Is it just me....or isn't that HIS fault since he pulled my working motor out and then put a new motor in when the problem all along was that the wrong "message" was being sent to the wiper and it was obviously getting power to the motor CUZ IT WAS FLAPPING LIKE A DEAD FISH ON MY REAR WINDOW!!!
Day two. Tim calls me after I drop off my car and informs me that it's now a computer module that is the problem. He's gone to bat for me to shave off $100 for the part from the manufacture.
If you can shave off $100....this isn't going to fare well for my checkbook....is it?
In total, my bill is now $356. That's US currency folks. Not Loonies. Not Pounds.
"Tim...I'm not paying for that new motor when mine is perfectly good...right?"
"Nooooo mam'. That is taken care of under warranty."
"And the oil change from yesterday? That's included?"
"Um....what did we do again?"
"Oil and filters?"
"Um....I....."
"Tim...I need you to say that's included."
(wait for it......)
"Yes...I believe it is."
"Good boy."
By the time I walk across the street from work to get my car, the total bill has risen to $444 with tax and my amazing good (re: bad) luck with money.

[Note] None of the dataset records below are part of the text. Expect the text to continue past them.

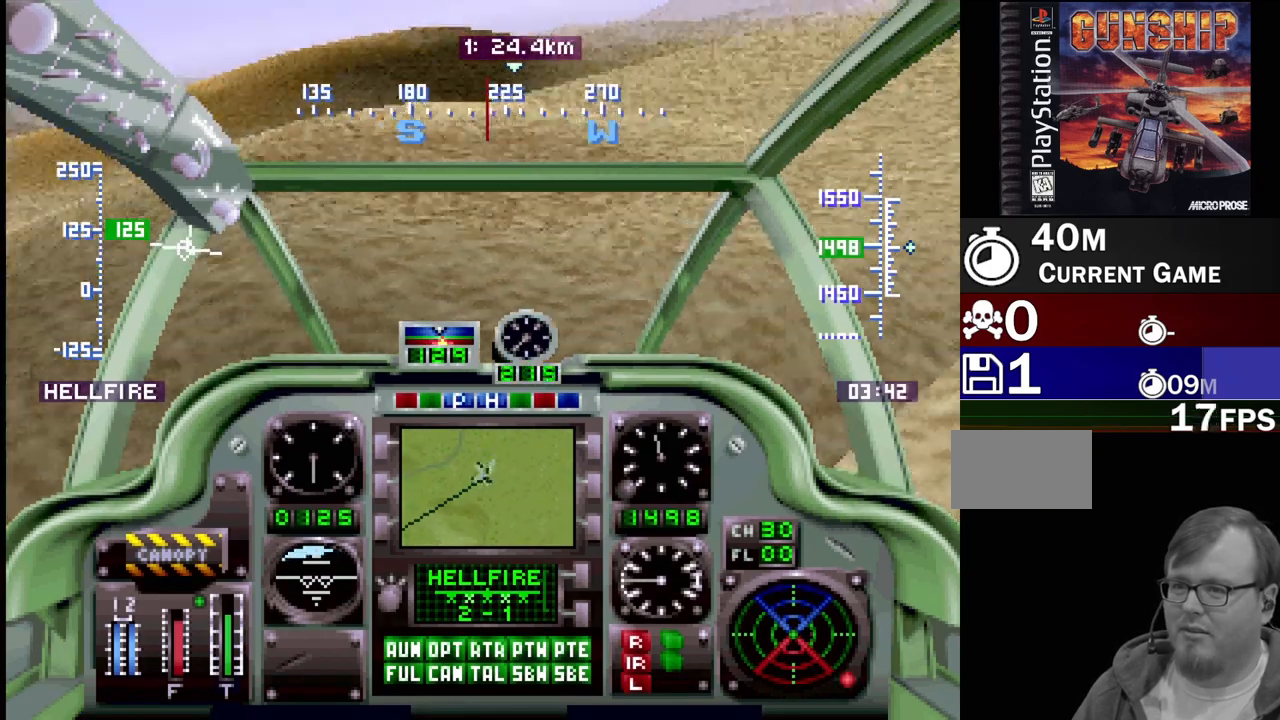
{"buttons": ["DPAD_RIGHT"], "events": [[317, "DPAD_RIGHT", "down"]]}
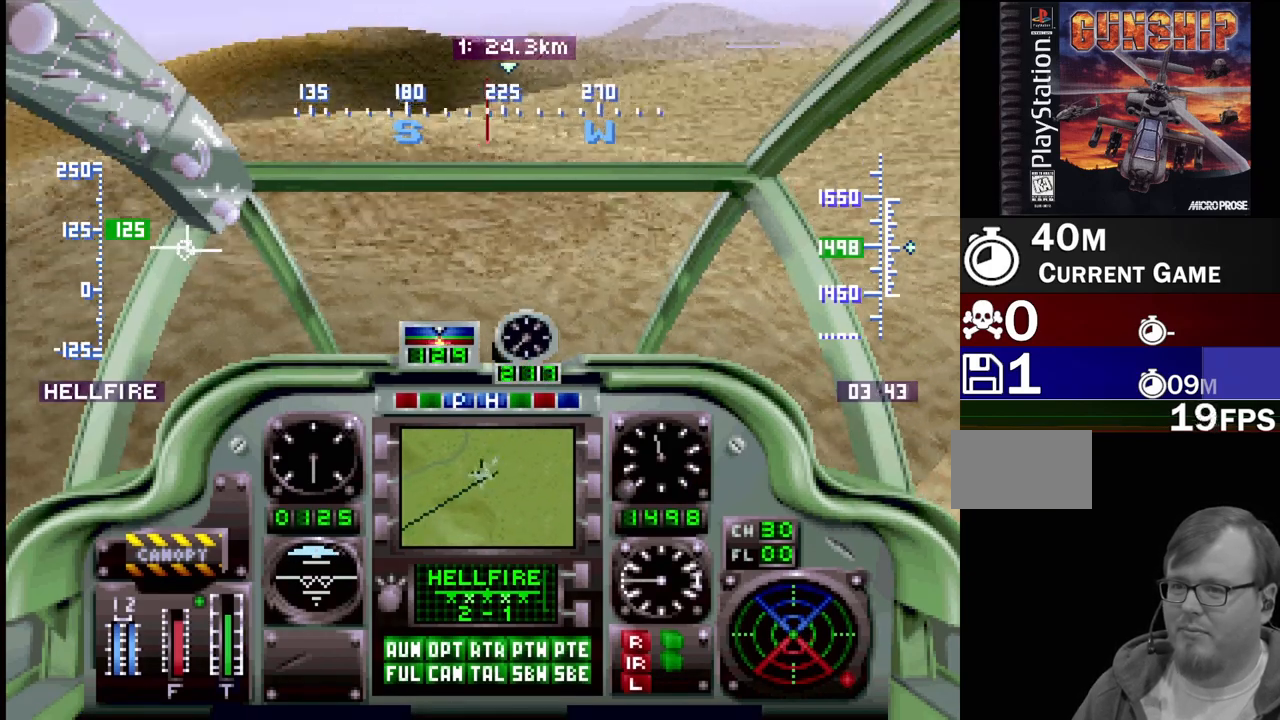
{"buttons": [], "events": [[50, "DPAD_RIGHT", "up"], [50, "R1", "down"], [417, "R1", "up"]]}
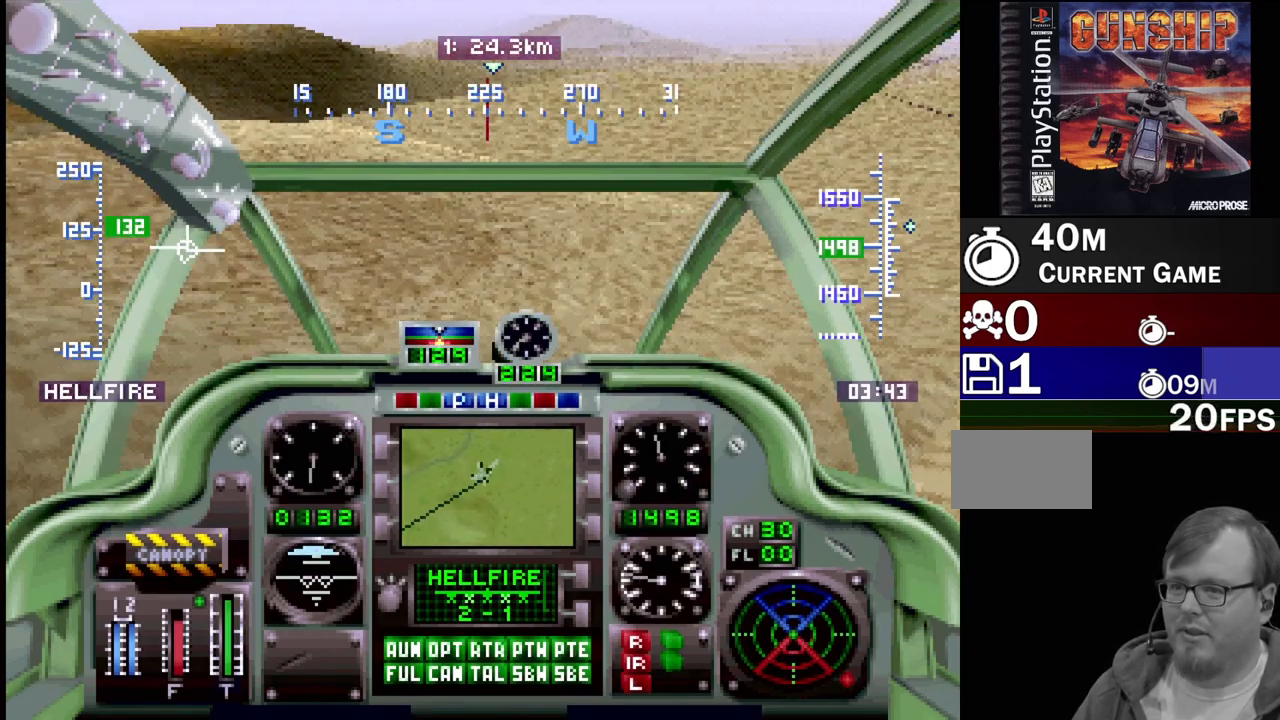
{"buttons": ["SELECT"], "events": [[217, "SELECT", "down"], [333, "CROSS", "down"], [450, "CROSS", "up"]]}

The woman at the counter hands me my keys and there seems to be two fobs attached. I inform her they aren't mine. She says they probably come with the new computer. Then she says the three words I soooo didn't want her to say, "I'll get Tim."
NOOOOOOoooooooo!
I don't want to see him! Ugh! I HATE HIM! I've never hated anyone as much as I hate him at this very moment. He's a liar and a thief and he has NO idea who I am. (Even tho 3 other people said hello to me by name in Tim's presence)
Tim pops around the corner and says, yes, indeed, the fobs are new due to the computer. The woman informs me that she has no one to drive the car around for me, so I have to go 'round back and get it myself.
Joy.
I went to the car and pushed the new fob and was relieved to find it actually worked. I wasn't going to be held responsible if I had to talk to Tim again. I plopped down in the driver's seat, the smell of men in greasy overalls stunk up the car. I tore the cellophane a lil more on my 'ocean breeze' pine tree. (re: middle eastern aftershave with burnt sugar overtones). And then I saw it: a customer survey on the passenger seat.
Tim, my foe. After I till this puppy out, you will wish you never met me!